怒っている人と接する時、「怒っている人に怒り返す」とタダのケンカ/言い合いになります。
互いに大声で自分の意見を主張し合い、しかもどちらも自分が正しいと信じて譲りませんから、泥沼状態になり、人間関係がただただ悪化するだけです。
これを避けるにはただ一つ、「相手が腹を立てて自分にいろいろ言ってきたときに自分もキレて腹を立て返すのだけはやめる」ということが大切です。
自分も他者も腹を立てているときは、「自分は正しくて相手が悪い(間違っている)」と信じて疑わないときです。
「正しい自分のことを認めようとしないお前を許せない」というのが怒りの構造です。
当然です。
自分が間違っていて相手が正しい、と思えれば怒りにはなりません。
ところが、「自分が正しい」というのは一種の自惚れからきていて、時と場合によっては大事な何かが抜け落ちていて、実は「自分は(も)間違っている」ということもよくある話です。
己が正しいと信じこんで凝り固まっている怒りの人に、「そのあなたの思いが本当に正しいかどうか考えてみなさい」と諭しても、それはなかなか難しいです。
怒っている時は、理性的な思考はできていないからです。
「自分は正しくて相手は間違っている」と思い込んでいるので、その間違っている相手が自分を否定する内容の話を聞く耳は持てません。
そして、そんな怒っている相手の態度にこちらもカチンときてしまうのはわかります。
「売り言葉に買い言葉」「逆ギレ」となるのもわかりますが、冒頭に書いたように、怒っている人に怒り返してしまうと互いにドツボに嵌って両者ともに「自分は正しい、相手が間違っている」の応酬となって一向に決着がつきません。

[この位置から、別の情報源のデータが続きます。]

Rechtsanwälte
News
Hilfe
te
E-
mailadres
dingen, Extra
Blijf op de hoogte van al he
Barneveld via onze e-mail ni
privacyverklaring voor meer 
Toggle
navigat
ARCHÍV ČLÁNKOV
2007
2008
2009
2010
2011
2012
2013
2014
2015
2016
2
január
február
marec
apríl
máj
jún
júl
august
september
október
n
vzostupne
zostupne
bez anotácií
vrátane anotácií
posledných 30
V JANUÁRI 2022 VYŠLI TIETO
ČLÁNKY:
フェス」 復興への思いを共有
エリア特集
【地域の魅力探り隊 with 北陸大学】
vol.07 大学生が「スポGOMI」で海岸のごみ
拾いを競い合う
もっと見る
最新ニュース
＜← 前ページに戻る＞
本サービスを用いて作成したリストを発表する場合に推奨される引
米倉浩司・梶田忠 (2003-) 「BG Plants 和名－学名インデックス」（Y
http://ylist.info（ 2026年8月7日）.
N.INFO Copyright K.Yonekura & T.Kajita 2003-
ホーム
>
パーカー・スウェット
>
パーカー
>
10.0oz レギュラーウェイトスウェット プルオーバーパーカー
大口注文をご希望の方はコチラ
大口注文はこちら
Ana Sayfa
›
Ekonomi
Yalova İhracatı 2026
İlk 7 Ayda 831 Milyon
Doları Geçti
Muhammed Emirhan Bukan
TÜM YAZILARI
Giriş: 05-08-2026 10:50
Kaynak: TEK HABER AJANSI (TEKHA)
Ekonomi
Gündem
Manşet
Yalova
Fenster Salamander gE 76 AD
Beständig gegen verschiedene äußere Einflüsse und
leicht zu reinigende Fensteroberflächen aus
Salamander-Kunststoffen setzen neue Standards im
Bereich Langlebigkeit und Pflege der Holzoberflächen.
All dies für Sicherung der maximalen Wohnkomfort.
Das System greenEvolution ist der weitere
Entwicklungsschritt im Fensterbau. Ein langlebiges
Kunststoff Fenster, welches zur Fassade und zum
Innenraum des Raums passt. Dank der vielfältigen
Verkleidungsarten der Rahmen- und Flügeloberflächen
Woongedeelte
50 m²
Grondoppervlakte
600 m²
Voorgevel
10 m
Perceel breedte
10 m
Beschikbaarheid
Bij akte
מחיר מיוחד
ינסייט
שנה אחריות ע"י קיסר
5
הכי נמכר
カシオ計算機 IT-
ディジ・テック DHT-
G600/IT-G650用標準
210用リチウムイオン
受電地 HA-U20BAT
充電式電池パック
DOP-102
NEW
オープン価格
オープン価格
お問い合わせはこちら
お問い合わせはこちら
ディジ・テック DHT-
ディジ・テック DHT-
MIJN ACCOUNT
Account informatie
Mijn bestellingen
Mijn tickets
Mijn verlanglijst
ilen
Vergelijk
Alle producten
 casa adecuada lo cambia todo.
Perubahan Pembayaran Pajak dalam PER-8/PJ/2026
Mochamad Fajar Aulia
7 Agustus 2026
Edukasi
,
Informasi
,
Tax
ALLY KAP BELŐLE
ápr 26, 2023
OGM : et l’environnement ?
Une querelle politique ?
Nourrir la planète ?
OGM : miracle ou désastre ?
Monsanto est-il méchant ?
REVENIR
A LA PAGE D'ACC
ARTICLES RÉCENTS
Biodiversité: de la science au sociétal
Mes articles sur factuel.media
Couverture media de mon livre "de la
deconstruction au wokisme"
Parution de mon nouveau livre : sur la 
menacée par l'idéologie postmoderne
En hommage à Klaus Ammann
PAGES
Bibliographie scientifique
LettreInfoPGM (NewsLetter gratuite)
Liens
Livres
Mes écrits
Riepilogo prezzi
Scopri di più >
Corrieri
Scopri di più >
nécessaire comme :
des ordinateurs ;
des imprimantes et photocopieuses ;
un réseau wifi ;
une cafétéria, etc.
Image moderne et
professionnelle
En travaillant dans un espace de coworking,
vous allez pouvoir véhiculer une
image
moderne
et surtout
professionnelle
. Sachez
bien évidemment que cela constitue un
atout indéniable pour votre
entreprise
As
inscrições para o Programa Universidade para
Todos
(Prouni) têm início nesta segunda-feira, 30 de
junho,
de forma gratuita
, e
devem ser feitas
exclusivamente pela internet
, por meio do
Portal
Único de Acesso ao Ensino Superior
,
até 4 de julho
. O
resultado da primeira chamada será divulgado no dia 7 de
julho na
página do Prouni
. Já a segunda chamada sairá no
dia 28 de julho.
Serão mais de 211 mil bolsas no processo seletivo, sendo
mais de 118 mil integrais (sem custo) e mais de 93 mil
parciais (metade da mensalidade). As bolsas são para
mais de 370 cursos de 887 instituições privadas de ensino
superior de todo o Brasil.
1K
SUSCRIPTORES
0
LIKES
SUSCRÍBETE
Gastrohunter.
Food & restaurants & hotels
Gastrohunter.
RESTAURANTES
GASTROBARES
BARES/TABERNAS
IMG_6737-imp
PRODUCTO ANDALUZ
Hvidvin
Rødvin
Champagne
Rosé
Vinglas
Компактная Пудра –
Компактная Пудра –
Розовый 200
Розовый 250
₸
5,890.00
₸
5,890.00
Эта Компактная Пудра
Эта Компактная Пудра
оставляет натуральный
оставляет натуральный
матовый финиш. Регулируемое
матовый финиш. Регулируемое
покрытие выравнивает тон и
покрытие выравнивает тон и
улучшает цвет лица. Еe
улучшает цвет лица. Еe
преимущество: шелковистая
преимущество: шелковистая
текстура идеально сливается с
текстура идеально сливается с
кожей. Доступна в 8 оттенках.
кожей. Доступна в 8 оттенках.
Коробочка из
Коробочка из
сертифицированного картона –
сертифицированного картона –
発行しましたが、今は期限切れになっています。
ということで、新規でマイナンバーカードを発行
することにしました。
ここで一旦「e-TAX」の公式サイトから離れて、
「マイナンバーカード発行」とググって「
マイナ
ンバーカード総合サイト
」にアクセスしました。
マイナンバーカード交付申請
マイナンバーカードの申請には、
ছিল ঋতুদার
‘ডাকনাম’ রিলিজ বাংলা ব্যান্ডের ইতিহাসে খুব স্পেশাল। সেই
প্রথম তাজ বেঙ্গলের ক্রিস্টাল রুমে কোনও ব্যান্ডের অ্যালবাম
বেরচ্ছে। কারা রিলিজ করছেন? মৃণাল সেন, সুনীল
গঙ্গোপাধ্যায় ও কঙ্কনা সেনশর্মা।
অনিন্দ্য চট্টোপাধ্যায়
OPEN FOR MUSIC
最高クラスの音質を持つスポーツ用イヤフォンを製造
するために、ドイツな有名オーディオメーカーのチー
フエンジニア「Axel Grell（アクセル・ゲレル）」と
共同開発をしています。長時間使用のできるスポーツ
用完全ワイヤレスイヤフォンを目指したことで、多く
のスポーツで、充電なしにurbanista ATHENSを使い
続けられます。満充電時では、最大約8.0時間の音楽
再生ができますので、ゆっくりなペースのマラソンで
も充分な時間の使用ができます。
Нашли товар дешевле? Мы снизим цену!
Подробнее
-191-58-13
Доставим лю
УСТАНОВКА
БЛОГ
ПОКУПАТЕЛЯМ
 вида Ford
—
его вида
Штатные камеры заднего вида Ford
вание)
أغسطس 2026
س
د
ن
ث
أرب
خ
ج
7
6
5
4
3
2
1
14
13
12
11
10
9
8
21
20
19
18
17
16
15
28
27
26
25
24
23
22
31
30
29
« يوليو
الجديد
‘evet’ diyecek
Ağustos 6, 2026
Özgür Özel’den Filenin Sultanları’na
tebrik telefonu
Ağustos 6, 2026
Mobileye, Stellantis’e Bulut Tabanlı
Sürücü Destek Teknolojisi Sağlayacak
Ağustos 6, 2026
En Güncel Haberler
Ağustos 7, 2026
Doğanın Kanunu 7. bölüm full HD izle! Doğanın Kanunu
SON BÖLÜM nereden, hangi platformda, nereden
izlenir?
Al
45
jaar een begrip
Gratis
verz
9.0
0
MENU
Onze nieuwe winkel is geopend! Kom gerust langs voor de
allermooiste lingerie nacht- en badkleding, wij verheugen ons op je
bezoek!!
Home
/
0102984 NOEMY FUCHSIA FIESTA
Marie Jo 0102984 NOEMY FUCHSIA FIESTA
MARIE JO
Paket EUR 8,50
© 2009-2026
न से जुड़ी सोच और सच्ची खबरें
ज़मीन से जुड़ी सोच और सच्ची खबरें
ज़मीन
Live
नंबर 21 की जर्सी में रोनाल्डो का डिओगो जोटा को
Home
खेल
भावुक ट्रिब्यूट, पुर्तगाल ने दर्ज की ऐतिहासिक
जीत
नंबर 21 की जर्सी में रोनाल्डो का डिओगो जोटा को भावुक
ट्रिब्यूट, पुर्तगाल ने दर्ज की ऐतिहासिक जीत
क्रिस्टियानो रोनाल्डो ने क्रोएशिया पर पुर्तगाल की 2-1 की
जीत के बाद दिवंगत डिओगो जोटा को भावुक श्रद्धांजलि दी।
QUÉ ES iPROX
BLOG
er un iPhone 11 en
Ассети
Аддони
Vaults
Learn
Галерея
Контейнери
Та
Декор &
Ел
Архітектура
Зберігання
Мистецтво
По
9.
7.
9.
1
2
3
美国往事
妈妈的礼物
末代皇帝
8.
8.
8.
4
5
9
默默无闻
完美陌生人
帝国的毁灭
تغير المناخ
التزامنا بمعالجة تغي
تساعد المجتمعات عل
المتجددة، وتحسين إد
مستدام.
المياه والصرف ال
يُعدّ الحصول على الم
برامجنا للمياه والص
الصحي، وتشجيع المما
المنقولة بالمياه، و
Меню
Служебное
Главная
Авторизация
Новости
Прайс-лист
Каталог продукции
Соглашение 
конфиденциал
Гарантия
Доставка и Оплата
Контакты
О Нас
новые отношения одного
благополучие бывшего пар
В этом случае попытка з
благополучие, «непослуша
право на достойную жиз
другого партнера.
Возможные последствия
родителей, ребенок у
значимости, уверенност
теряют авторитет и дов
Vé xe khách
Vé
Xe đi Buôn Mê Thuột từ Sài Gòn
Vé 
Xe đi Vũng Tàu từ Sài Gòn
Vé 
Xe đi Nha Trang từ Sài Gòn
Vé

こうなると「正しい者と正しい者のぶつかり合い」となります。
正義と正義のぶつかり合いほど収拾のつかないものはありません。
どちらも聞く耳のない状態で、どんどんエスカレートして収拾が付かない事態になります。
→ そんな事態を避けるにはとにかく相手が腹を立てていたら、こちらは冷静になって「決して腹を立てない」ことです。
相手が怒ったら、こちらは怒らないよう努めることが大事です。
相手が怒っている時には怒り返さない。
これを実践するだけで、人生の相当の悲劇は回避できると思います。